* [What the task requires] For this exercise, transcribe all of the records exactly as given.

(Records excerpted from a collection)
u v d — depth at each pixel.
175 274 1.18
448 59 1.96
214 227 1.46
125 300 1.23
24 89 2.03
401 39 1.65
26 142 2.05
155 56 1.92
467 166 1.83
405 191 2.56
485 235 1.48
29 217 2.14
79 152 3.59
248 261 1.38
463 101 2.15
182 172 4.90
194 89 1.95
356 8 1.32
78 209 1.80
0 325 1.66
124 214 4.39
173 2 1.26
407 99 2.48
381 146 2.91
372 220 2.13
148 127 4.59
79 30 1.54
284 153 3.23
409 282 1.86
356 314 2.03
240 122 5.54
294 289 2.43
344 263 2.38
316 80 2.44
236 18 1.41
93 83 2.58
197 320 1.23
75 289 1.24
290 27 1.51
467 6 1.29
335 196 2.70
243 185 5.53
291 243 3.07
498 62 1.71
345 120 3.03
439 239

* [Problem solution]
u v d — depth at each pixel.
175 274 1.18
448 59 1.96
214 227 1.46
125 300 1.23
24 89 2.03
401 39 1.65
26 142 2.05
155 56 1.92
467 166 1.83
405 191 2.56
485 235 1.48
29 217 2.14
79 152 3.59
248 261 1.38
463 101 2.15
182 172 4.90
194 89 1.95
356 8 1.32
78 209 1.80
0 325 1.66
124 214 4.39
173 2 1.26
407 99 2.48
381 146 2.91
372 220 2.13
148 127 4.59
79 30 1.54
284 153 3.23
409 282 1.86
356 314 2.03
240 122 5.54
294 289 2.43
344 263 2.38
316 80 2.44
236 18 1.41
93 83 2.58
197 320 1.23
75 289 1.24
290 27 1.51
467 6 1.29
335 196 2.70
243 185 5.53
291 243 3.07
498 62 1.71
345 120 3.03
439 239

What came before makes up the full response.